Decarbonisation could be considered a blessing in disguise, as it also provides potential value-accretive business opportunities like carbon capture for sale and storage via CO2 enhanced oil recovery, to the upstream players. Converting these value-accretive opportunities to a commercially viable and sustainable business would definitely necessitate the collective collaboration of different players within upstream Nigeria, towards meeting the broad goal of decarbonisation, and providing a much greater return on investment, rather than a target-based approach.

If implemented wisely, such opportunities could deliver increased revenue streams, offsetting any negative effects of each company’s decarbonisation efforts on its balance sheet. For example, CO2 could be captured post-combustion, and turned into a valuable raw material.

Deloitte, in their report titled ‘The 2030 decarbonisation challenge: The path to the future of energy’, predicted trillion-dollar markets for the use of CO2 as feedstock, for a variety of industrial applications such as development of building materials, chemicals and synthetic fuels.

Part of the ongoing discussion of whether CCS will contribute enough to meet climate targets, is the discussion around the role of carbon dioxide enhanced oil recovery (CO2-EOR). Storing captured CO2 through CO2-EOR enters into a category called associated carbon capture, utilisation and storage (CCUS), where the captured CO2 is utilised for a commercial activity, in this case EOR, as it becomes ultimately stored. CO2-EOR works by simply altering the properties of the oil through reduction in viscosity and increase in pressure, making it easier to extract. Above the miscibility pressure, CO2 is highly soluble in crude oil, causing the oil to swell out of the rock pores, causes the oil viscosity to reduce, and results in the creation of a miscible flood front that sweeps through the reservoir, displacing the crude oil towards the production well.

It is estimated that between 50 and 70 per cent of the reservoir proven volumes can be recovered through the application of EOR. In a study conducted at the University of Texas, it was demonstrated that, depending on strategic operational choices, the incremental oil produced from CO2-EOR can achieve a net carbon negative status for most of the life of the operation. The mechanisms that trapped oil within the reservoir also acts to unavoidably and permanently trap over 90 – 95 per cent of CO2 used for EOR within the formation, which cannot be produced back to the surface along with the produced reservoir fluids.

Carbon dioxide enhanced oil recovery (CO2-EOR) has historically used more captured CO2 than any other industrial process, and is the only commercially established carbon utilisation option that provides large-scale permanent storage for captured CO2. In 2015, in the US, the EPA (Environmental Protection Agency) issued regulatory guidance that enabled CO2 injected during EOR to also be classed as stored CO2. As opposed to carbon storage generally being seen as a waste disposal activity when done in isolation of market activities, carbon storage paired with EOR can be a profitable activity that also reduces greenhouse gas emissions. Starting CCS projects at EOR sites, where oil profits offset the cost of deployment, is the most intuitive and economically justified action at the current stage of technology development. To transition to a large-scale CO2-EOR with storage, operators must account for the additional costs of monitoring, measuring, and verification (MMV), which can influence project costs.
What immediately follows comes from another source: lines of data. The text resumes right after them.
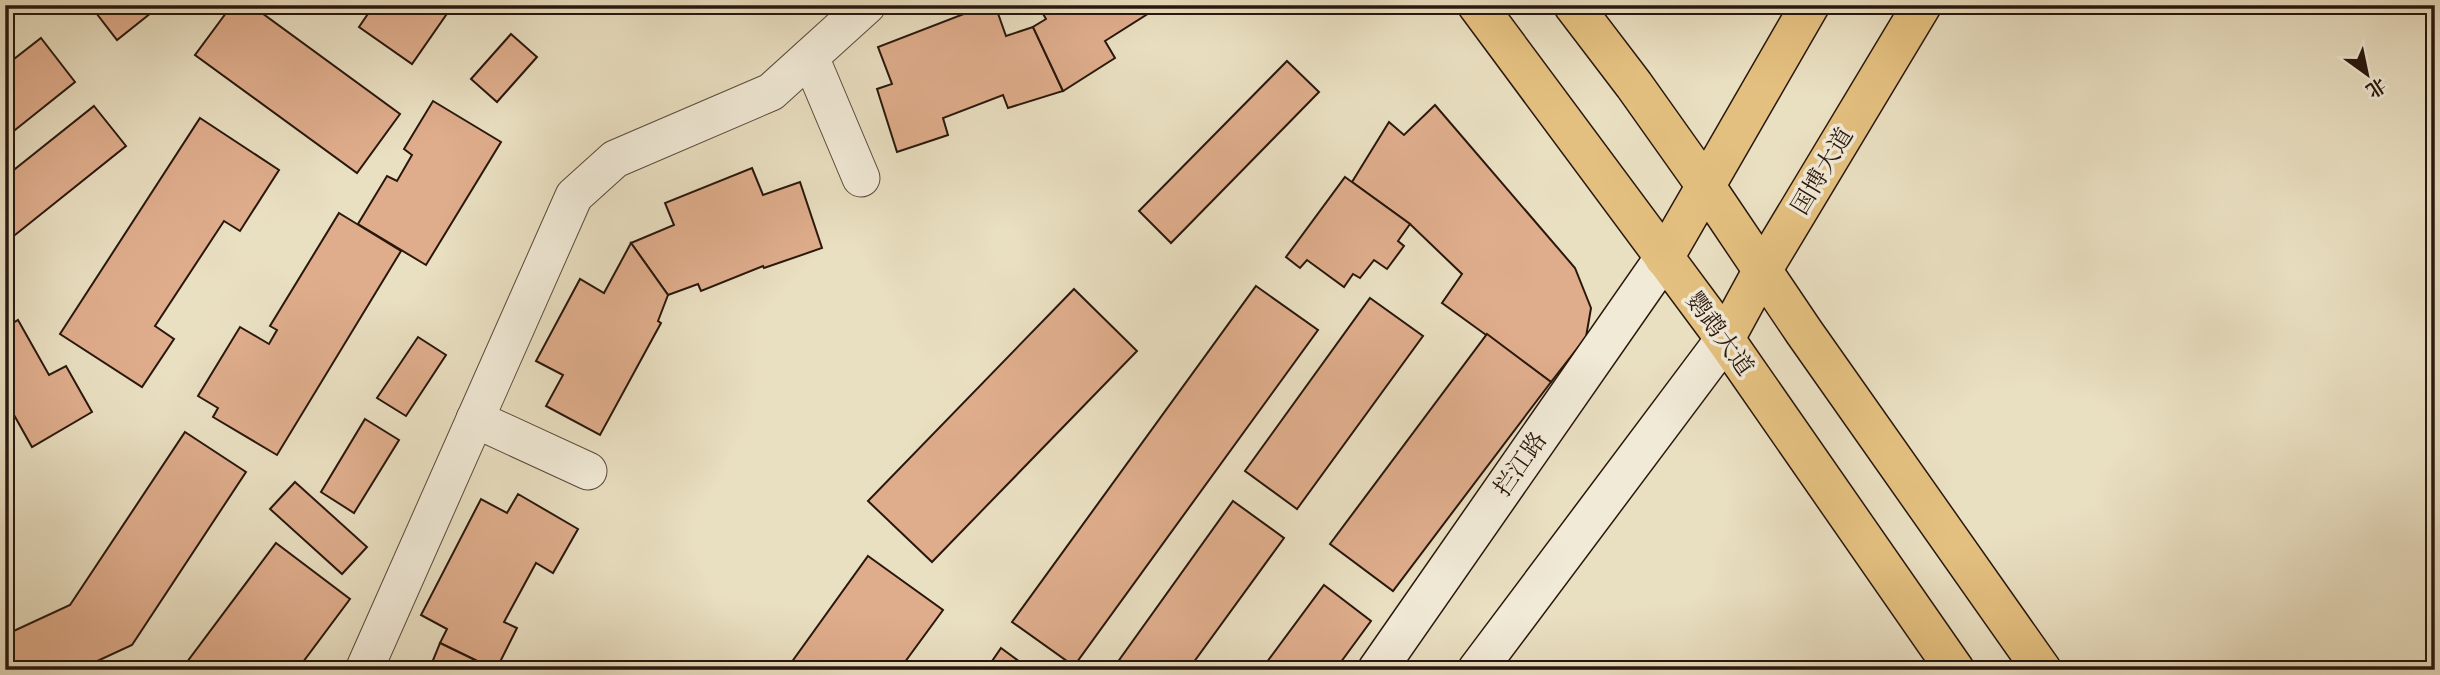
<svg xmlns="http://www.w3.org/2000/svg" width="2440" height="675" font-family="'EB Garamond','Noto Serif SC',serif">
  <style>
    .building { fill: #dfad8c; stroke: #29170d; stroke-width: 2 }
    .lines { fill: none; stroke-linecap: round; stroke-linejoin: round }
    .street-casing { stroke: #59493a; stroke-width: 39 }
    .secondary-casing { stroke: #29170d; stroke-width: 41 }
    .primary-casing { stroke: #29170d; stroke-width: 41 }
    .highway-casing { stroke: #29170d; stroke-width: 41 }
    .street { stroke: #f1ead7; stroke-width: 37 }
    .secondary { stroke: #f1ead7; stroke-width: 38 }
    .primary { stroke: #e4c080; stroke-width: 38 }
    .highway { stroke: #e4c080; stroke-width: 38 }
    .labels { text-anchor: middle; stroke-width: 7; stroke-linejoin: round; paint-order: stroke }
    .street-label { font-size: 24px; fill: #29170d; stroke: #f1ead7 }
  </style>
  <rect width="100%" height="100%" fill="#e9dfc1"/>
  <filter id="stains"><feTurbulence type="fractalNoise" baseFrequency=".00286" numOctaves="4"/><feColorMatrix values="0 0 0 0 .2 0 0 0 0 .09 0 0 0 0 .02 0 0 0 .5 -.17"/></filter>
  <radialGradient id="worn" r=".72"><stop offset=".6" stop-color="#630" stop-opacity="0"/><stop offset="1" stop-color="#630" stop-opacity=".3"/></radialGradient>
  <g class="building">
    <path d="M90,5h71l-44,35z"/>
    <path d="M232,5h19l149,109 -43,59 -162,-118z"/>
    <path d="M374,5h79l-41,59 -53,-37z"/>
    <path d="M987,5h8l11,31 27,-9 30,64 -55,17 -5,-13 -60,23 5,17 -51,17 -20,-63 15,-5 -14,-37z"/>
    <path d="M1038,5h139l-10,8 -5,-8 -57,36 10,17 -52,33 -30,-64 13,-8z"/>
    <path d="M511,34l26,23 -40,45 -26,-23z"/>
    <path d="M41,38l34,44 -70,56v-72z"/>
    <path d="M1287,61l32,31 -148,151 -32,-32z"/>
    <path d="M433,101l68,41 -75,123 -68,-41 29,-48 10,5 15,-26 -8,-6z"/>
    <path d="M1435,105l140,163 16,40 -5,29 -35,45 -109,-79 20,-29 -52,-50 -58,-42 37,-60 15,13z"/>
    <path d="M94,106l32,40 -121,97v-66z"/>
    <path d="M200,118l79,52 -39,61 -16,-10 -69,105 19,13 -32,48 -82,-53z"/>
    <path d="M752,168l11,27 37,-13 22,66 -58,20 -1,-2 -62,25 -3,-7 -30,11 -37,-52 43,-18 -9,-22z"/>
    <path d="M1345,177l65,47 -12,17 6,5 -17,23 -13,-9 -14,18 -7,-4 -9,13 -37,-27 -7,8 -14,-11z"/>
    <path d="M339,213l62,38 -124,204 -64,-38 5,-9 -20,-12 42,-69 29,17 8,-14 -7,-4z"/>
    <path d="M631,243l37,52 -10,26 3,2 -61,112 -54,-29 17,-31 -27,-14 44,-82 24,14z"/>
    <path d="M1256,286l62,44 -244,336 -62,-44z"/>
    <path d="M1074,289l63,62 -205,211 -64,-61z"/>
    <path d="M1370,298l53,38 -126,173 -52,-38z"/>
    <path d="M18,320l31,55 17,-9 26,46 -60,35 -27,-48v-71z"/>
    <path d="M1487,334l64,48 -158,209 -63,-47z"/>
    <path d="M418,337l28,18 -40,61 -29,-18z"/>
    <path d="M365,419l34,21 -45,73 -33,-21z"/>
    <path d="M185,432l61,40 -114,173 -54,25h-66l-7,-15v-20l65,-30z"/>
    <path d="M295,482l72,65 -25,27 -72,-65z"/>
    <path d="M518,494l60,35 -25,44 -17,-10 -32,59 13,6 -21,42 -56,-27 7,-14 -26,-14 60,-116 26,14z"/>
    <path d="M1233,501l51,37 -96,132h-76z"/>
    <path d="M276,543l74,56 -53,71h-116z"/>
    <path d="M868,556l75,54 -44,60h-113z"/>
    <path d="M1324,585l47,36 -36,49h-74z"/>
    <path d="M440,643l35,17 -3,7 5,3h-48z"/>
    <path d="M1001,648l30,22h-45z"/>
  </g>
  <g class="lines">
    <defs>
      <g id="street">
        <path d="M810,57l51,121"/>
        <path d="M475,419l113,52"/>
        <path d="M364,670l210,-474 41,-37 156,-67 96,-87"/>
      </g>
      <g id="secondary">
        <path d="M1377,670l287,-412"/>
        <path d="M1477,670l248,-331"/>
      </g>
      <g id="primary">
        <path d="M1477,5l248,334 230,331"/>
        <path d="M1573,5l61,80 71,100 99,147 238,338"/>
      </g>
      <g id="highway">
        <path d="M1664,258l146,-253"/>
        <path d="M1725,339l37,-68 160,-266"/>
      </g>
    </defs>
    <use href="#street" class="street-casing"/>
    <use href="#secondary" class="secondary-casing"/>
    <use href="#primary" class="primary-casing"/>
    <use href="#highway" class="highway-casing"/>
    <use href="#street" class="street"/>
    <use href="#secondary" class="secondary"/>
    <use href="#primary" class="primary"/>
    <use href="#highway" class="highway"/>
  </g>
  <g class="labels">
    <g class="street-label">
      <text transform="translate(1822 171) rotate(-59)" y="8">国博大道</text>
      <text transform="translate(1720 334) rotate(54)" y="8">鹦鹉大道</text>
      <text transform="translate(1520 464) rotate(-55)" y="8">拦江路</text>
    </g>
  </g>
  <rect width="2440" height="675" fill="none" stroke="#e9dfc1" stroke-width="28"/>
  <rect x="7" y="7" width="2426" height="661" fill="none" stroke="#29170d" stroke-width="3.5"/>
  <rect x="14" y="14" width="2412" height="647" fill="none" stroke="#29170d" stroke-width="2"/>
  <g transform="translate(2367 74) rotate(147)" stroke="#f1ead7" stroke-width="5" paint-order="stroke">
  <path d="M0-5L12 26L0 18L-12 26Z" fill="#29170d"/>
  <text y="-10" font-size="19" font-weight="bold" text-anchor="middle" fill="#29170d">北</text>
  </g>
  <rect width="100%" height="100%" filter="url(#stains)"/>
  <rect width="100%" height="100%" fill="url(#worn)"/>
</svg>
Any great transition is always subject to uncertainty and obscurity, but also hopes for tomorrow. There is currently a continuous torrent of initiatives, formulating into a river of change. As always, a few will lead the way, and we must remember that: “Those who are crazy enough to think they can change the world are the ones that do”.

(Being a paper presented at the Nigerian Oil and Gas Technical Conference 2021 (NOG) at the International Conference Centre, Abuja on July 6, 2021.)